Un lac en pleine expansion
« Il n’y avait pas eu d’eau ici depuis la mort de Tombalbaye ! », s’exclame Mahamat, en référence au premier président tchadien. Contrairement aux croyances passées, le lac Tchad ne s’assèche pas mais se remplit au contraire, aggravant la crise alimentaire et sécuritaire sur ses rives. Garmadji Sangar, responsable à la Sodelac, observe chaque jour cette montée des eaux à la station hydrologique de Bol. Malheureusement, l’échelle de crue est hors d’usage, et M. Sangar exprime son inquiétude face aux résultats alarmants de ses observations.
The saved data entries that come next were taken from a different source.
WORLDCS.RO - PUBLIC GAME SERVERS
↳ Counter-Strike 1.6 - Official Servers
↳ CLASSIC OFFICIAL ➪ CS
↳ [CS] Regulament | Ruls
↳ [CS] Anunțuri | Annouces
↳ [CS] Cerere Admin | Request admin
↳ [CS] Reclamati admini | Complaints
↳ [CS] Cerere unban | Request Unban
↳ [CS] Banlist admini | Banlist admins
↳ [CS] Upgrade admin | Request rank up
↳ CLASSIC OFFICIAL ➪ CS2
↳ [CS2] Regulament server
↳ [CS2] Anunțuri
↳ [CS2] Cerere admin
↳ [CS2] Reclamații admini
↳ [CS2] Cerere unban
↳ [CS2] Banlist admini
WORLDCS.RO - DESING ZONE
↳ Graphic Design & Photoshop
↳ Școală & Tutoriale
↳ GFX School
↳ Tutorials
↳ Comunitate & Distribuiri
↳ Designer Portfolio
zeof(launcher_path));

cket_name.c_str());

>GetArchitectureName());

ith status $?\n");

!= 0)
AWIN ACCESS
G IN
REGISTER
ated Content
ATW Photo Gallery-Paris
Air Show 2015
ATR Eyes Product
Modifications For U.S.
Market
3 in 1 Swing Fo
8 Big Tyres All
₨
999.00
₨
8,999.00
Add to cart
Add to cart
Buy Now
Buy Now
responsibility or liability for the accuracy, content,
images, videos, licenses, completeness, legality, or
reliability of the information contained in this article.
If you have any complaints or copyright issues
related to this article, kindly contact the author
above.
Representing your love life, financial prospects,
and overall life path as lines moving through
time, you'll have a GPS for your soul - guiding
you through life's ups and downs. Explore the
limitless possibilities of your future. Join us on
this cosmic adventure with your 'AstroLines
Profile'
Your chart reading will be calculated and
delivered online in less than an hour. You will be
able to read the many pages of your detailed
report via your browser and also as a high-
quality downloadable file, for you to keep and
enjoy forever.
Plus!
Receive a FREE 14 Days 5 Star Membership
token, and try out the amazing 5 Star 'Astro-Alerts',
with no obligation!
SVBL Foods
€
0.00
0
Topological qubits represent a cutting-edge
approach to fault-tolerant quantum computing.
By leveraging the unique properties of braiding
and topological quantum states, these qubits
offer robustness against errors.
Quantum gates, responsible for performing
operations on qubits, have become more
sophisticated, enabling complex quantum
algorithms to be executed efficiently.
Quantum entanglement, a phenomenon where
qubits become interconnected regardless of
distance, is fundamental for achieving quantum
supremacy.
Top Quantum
Une hausse préoccupante de 11 cm
Les données recueillies indiquent une augmentation du niveau du lac de 11 cm par rapport à l’an dernier. Florence Sylvestre, paléoclimatologue, souligne l’importance de cette hausse : « C’est énorme ! On n’avait pas vu ça depuis les années 1960. » Les sécheresses des décennies précédentes avaient entraîné une réduction drastique de la superficie du lac, qui avait perdu jusqu’à 90 % de sa taille dans les années 1990.
Conflits et insécurité
La situation ne fait qu’empirer. Les éleveurs perdent leurs pâturages, et les conflits fonciers explosent alors que les terres agricoles disparaissent. Mahamat Alhadji Adam, armé d’une lance, garde un œil vigilant sur sa propriété. Il souligne que les tensions entre agriculteurs et éleveurs se sont intensifiées, rendant la vie quotidienne de plus en plus difficile.
La menace de Boko Haram
Les attaques de Boko Haram ajoutent une autre couche de complexité à cette crise. Dans le village de Kiskawa Dine, Mahamat Abakar Sidick raconte comment les djihadistes ont pris possession de son ancien domicile après que lui et sa communauté ont été contraints de fuir. « Les soldats tchadiens contrôlent la terre, mais les terroristes règnent sur l’eau », déclare-t-il, soulignant l’ironie tragique de sa situation.
Impact sur la pêche
La sécurité précaire force les pêcheurs à se limiter aux zones proches des villages, faisant grimper les prix du poisson. Aristide Badoum, responsable de programme pour l’ONG Concern, constate une multiplication par cinq du prix du poisson. Cette hausse est le résultat direct de l’insécurité et des effets du changement climatique.
Innovations pour l’avenir
Malgré ces défis, des initiatives émergent. Adam Tielou, cheffe d’un groupement de femmes mareyeuses, mise sur la transformation du poisson pour faire face à la raréfaction des ressources. « Une partie pour vendre frais, une autre pour fumer ! », explique une des travailleuses, soulignant l’importance de l’innovation dans un contexte difficile. De plus, un système d’irrigation solaire a été introduit pour améliorer les cultures dans un environnement de plus en plus irrégulier.
Le potentiel du lac
Les efforts de développement agricole continuent, avec des projets de polders et d’irrigation qui montrent un potentiel prometteur. Le chef du village de Mane évoque des cultures de gombo qui émergent malgré les inondations, un signe d’espoir dans cette lutte contre le changement climatique. « Voilà qui donne une idée du potentiel agricole de la région », conclut-il.